Begin at the top of the entries below and write out every line through the one containing "acknowledged in the", excluding pictures.

(Page-level text extractions)
=-=-=-=-=

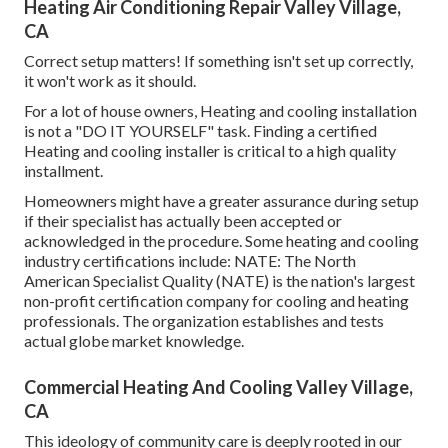
Heating Air Conditioning Repair Valley Village,
CA
Correct setup matters! If something isn't set up correctly,
it won't work as it should.
For a lot of house owners, Heating and cooling installation
is not a "DO IT YOURSELF" task. Finding a certified
Heating and cooling installer is critical to a high quality
installment.
Homeowners might have a greater assurance during setup
if their specialist has actually been accepted or
acknowledged in the procedure. Some heating and cooling
industry certifications include: NATE: The North
American Specialist Quality (NATE) is the nation's largest
non-profit certification company for cooling and heating
professionals. The organization establishes and tests
actual globe market knowledge.
Commercial Heating And Cooling Valley Village,
CA
This ideology of community care is deeply rooted in our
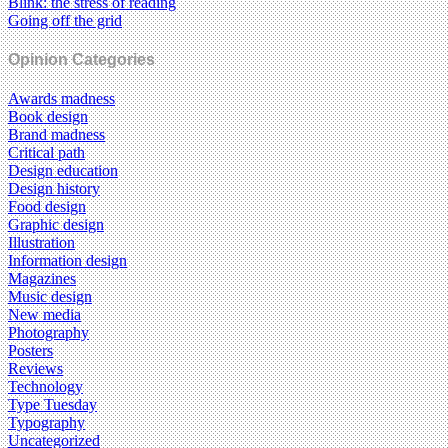
Blink: the stress of reading
Going off the grid
Opinion Categories
Awards madness
Book design
Brand madness
Critical path
Design education
Design history
Food design
Graphic design
Illustration
Information design
Magazines
Music design
New media
Photography
Posters
Reviews
Technology
Type Tuesday
Typography
Uncategorized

=-=-=-=-=

▶ Answer section:
Heating Air Conditioning Repair Valley Village,
CA
Correct setup matters! If something isn't set up correctly,
it won't work as it should.
For a lot of house owners, Heating and cooling installation
is not a "DO IT YOURSELF" task. Finding a certified
Heating and cooling installer is critical to a high quality
installment.
Homeowners might have a greater assurance during setup
if their specialist has actually been accepted or
acknowledged in the procedure. Some heating and cooling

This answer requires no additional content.